## Problem to work on:
Everything from the line containing "- 00 10 表示局部变量名称，本例引用了常量池 #16 项，是【args】" to the end of the records should be reproduced exactly, and nothing before it.

## Available data:
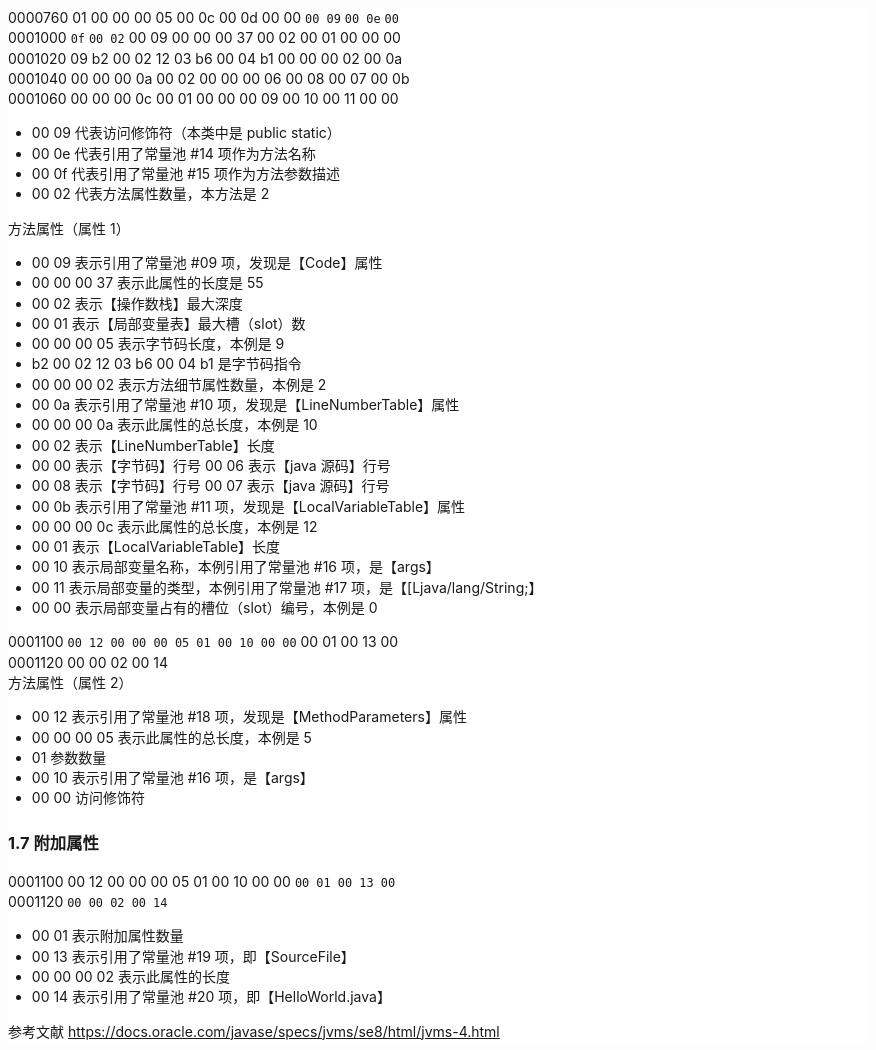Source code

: 0000760 01 00 00 00 05 00 0c 00 0d 00 00 `00 09` `00 0e` `00`  
0001000 `0f` `00 02` 00 09 00 00 00 37 00 02 00 01 00 00 00  
0001020 09 b2 00 02 12 03 b6 00 04 b1 00 00 00 02 00 0a  
0001040 00 00 00 0a 00 02 00 00 00 06 00 08 00 07 00 0b  
0001060 00 00 00 0c 00 01 00 00 00 09 00 10 00 11 00 00

- 00 09 代表访问修饰符（本类中是 public static）
- 00 0e 代表引用了常量池 #14 项作为方法名称
- 00 0f 代表引用了常量池 #15 项作为方法参数描述
- 00 02 代表方法属性数量，本方法是 2

方法属性（属性 1）

- 00 09 表示引用了常量池 #09 项，发现是【Code】属性
- 00 00 00 37 表示此属性的长度是 55
- 00 02 表示【操作数栈】最大深度
- 00 01 表示【局部变量表】最大槽（slot）数
- 00 00 00 05 表示字节码长度，本例是 9
- b2 00 02 12 03 b6 00 04 b1 是字节码指令
- 00 00 00 02 表示方法细节属性数量，本例是 2
- 00 0a 表示引用了常量池 #10 项，发现是【LineNumberTable】属性
- 00 00 00 0a 表示此属性的总长度，本例是 10
- 00 02 表示【LineNumberTable】长度
- 00 00 表示【字节码】行号 00 06 表示【java 源码】行号
- 00 08 表示【字节码】行号 00 07 表示【java 源码】行号
- 00 0b 表示引用了常量池 #11 项，发现是【LocalVariableTable】属性
- 00 00 00 0c 表示此属性的总长度，本例是 12
- 00 01 表示【LocalVariableTable】长度
- 00 10 表示局部变量名称，本例引用了常量池 #16 项，是【args】
- 00 11 表示局部变量的类型，本例引用了常量池 #17 项，是【[Ljava/lang/String;】
- 00 00 表示局部变量占有的槽位（slot）编号，本例是 0

0001100 `00 12 00 00 00 05 01 00 10 00 00` 00 01 00 13 00  
0001120 00 00 02 00 14  
方法属性（属性 2）

- 00 12 表示引用了常量池 #18 项，发现是【MethodParameters】属性
- 00 00 00 05 表示此属性的总长度，本例是 5
- 01 参数数量
- 00 10 表示引用了常量池 #16 项，是【args】
- 00 00 访问修饰符

### 1.7 附加属性

0001100 00 12 00 00 00 05 01 00 10 00 00 `00 01 00 13 00`  
0001120 `00 00 02 00 14`

- 00 01 表示附加属性数量
- 00 13 表示引用了常量池 #19 项，即【SourceFile】
- 00 00 00 02 表示此属性的长度
- 00 14 表示引用了常量池 #20 项，即【HelloWorld.java】

参考文献
https://docs.oracle.com/javase/specs/jvms/se8/html/jvms-4.html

## Result of this task:
- 00 10 表示局部变量名称，本例引用了常量池 #16 项，是【args】
- 00 11 表示局部变量的类型，本例引用了常量池 #17 项，是【[Ljava/lang/String;】
- 00 00 表示局部变量占有的槽位（slot）编号，本例是 0

0001100 `00 12 00 00 00 05 01 00 10 00 00` 00 01 00 13 00  
0001120 00 00 02 00 14  
方法属性（属性 2）

- 00 12 表示引用了常量池 #18 项，发现是【MethodParameters】属性
- 00 00 00 05 表示此属性的总长度，本例是 5
- 01 参数数量
- 00 10 表示引用了常量池 #16 项，是【args】
- 00 00 访问修饰符

### 1.7 附加属性

0001100 00 12 00 00 00 05 01 00 10 00 00 `00 01 00 13 00`  
0001120 `00 00 02 00 14`

- 00 01 表示附加属性数量
- 00 13 表示引用了常量池 #19 项，即【SourceFile】
- 00 00 00 02 表示此属性的长度
- 00 14 表示引用了常量池 #20 项，即【HelloWorld.java】

参考文献
https://docs.oracle.com/javase/specs/jvms/se8/html/jvms-4.html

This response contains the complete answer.